[Stored dataset items]
= Beginning of Section =
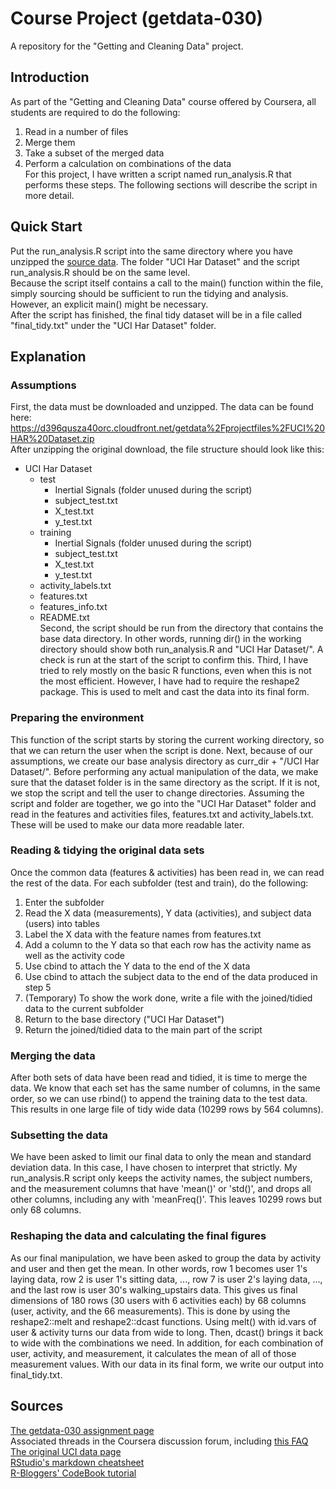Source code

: # Course Project (getdata-030)
A repository for the "Getting and Cleaning Data" project.
## Introduction
As part of the "Getting and Cleaning Data" course offered by Coursera, all students are required to do the following:
  1. Read in a number of files
  2. Merge them
  3. Take a subset of the merged data
  4. Perform a calculation on combinations of the data  
For this project, I have written a script named run_analysis.R that performs these steps. The following sections will describe the script in more detail.

## Quick Start
Put the run_analysis.R script into the same directory where you have unzipped the [source data](https://d396qusza40orc.cloudfront.net/getdata%2Fprojectfiles%2FUCI%20HAR%20Dataset.zip). The folder "UCI Har Dataset" and the script run_analysis.R should be on the same level.  
Because the script itself contains a call to the main() function within the file, simply sourcing should be sufficient to run the tidying and analysis. However, an explicit main() might be necessary.  
After the script has finished, the final tidy dataset will be in a file called "final_tidy.txt" under the "UCI Har Dataset" folder.
## Explanation
### Assumptions
First, the data must be downloaded and unzipped. The data can be found here: https://d396qusza40orc.cloudfront.net/getdata%2Fprojectfiles%2FUCI%20HAR%20Dataset.zip  
After unzipping the original download, the file structure should look like this:
  - UCI Har Dataset
    - test
      - Inertial Signals (folder unused during the script)
      - subject_test.txt
      - X_test.txt
      - y_test.txt
    - training
      - Inertial Signals (folder unused during the script)
      - subject_test.txt
      - X_test.txt
      - y_test.txt
    - activity_labels.txt
    - features.txt
    - features_info.txt
    - README.txt  
Second, the script should be run from the directory that contains the base data directory. In other words, running dir() in the working directory should show both run_analysis.R and "UCI Har Dataset/". A check is run at the start of the script to confirm this.
Third, I have tried to rely mostly on the basic R functions, even when this is not the most efficient. However, I have had to require the reshape2 package. This is used to melt and cast the data into its final form.  

### Preparing the environment
This function of the script starts by storing the current working directory, so that we can return the user when the script is done. Next, because of our assumptions, we create our base analysis directory as curr_dir + "/UCI Har Dataset/". Before performing any actual manipulation of the data, we make sure that the dataset folder is in the same directory as the script. If it is not, we stop the script and tell the user to change directories.
Assuming the script and folder are together, we go into the "UCI Har Dataset" folder and read in the features and activities files, features.txt and activity_labels.txt. These will be used to make our data more readable later.

### Reading & tidying the original data sets
Once the common data (features & activities) has been read in, we can read the rest of the data.
For each subfolder (test and train), do the following:
 1. Enter the subfolder
 2. Read the X data (measurements), Y data (activities), and subject data (users) into tables
 3. Label the X data with the feature names from features.txt
 4. Add a column to the Y data so that each row has the activity name as well as the activity code
 5. Use cbind to attach the Y data to the end of the X data
 6. Use cbind to attach the subject data to the end of the data produced in step 5
 7. (Temporary) To show the work done, write a file with the joined/tidied data to the current subfolder
 8. Return to the base directory ("UCI Har Dataset") 
 9. Return the joined/tidied data to the main part of the script

### Merging the data
After both sets of data have been read and tidied, it is time to merge the data. We know that each set has the same number of columns, in the same order, so we can use rbind() to append the training data to the test data. This results in one large file of tidy wide data (10299 rows by 564 columns).

### Subsetting the data
We have been asked to limit our final data to only the mean and standard deviation data. In this case, I have chosen to interpret that strictly. My run_analysis.R script only keeps the activity names, the subject numbers, and the measurement columns that have 'mean()' or 'std()', and drops all other columns, including any with 'meanFreq()'. This leaves 10299 rows but only 68 columns.

### Reshaping the data and calculating the final figures
As our final manipulation, we have been asked to group the data by activity and user and then get the mean. In other words, row 1 becomes user 1's laying data, row 2 is user 1's sitting data, ..., row 7 is user 2's laying data, ..., and the last row is user 30's walking_upstairs data. This gives us final dimensions of 180 rows (30 users with 6 activities each) by 68 columns (user, activity, and the 66 measurements).
This is done by using the reshape2::melt and reshape2::dcast functions. Using melt() with id.vars of user & activity turns our data from wide to long. Then, dcast() brings it back to wide with the combinations we need. In addition, for each combination of user, activity, and measurement, it calculates the mean of all of those measurement values.
With our data in its final form, we write our output into final_tidy.txt.

## Sources
[The getdata-030 assignment page](https://class.coursera.org/getdata-030/human_grading/view/courses/975114/assessments/3/submissions)  
Associated threads in the Coursera discussion forum, including [this FAQ](https://class.coursera.org/getdata-030/forum/thread?thread_id=37)  
[The original UCI data page](http://archive.ics.uci.edu/ml/datasets/Human+Activity+Recognition+Using+Smartphones)  
[RStudio's markdown cheatsheet](https://www.rstudio.com/wp-content/uploads/2015/02/rmarkdown-cheatsheet.pdf)  
[R-Bloggers' CodeBook tutorial](http://www.r-bloggers.com/reading-codebook-files-in-r/)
= End of Section =
** AIM OF THE TASK **
Duplicate the lines in the listing above from the line with "### Subsetting the data" to the line with "We have been asked to limit".

** EXERCISE SOLUTION **
### Subsetting the data
We have been asked to limit our final data to only the mean and standard deviation data. In this case, I have chosen to interpret that strictly. My run_analysis.R script only keeps the activity names, the subject numbers, and the measurement columns that have 'mean()' or 'std()', and drops all other columns, including any with 'meanFreq()'. This leaves 10299 rows but only 68 columns.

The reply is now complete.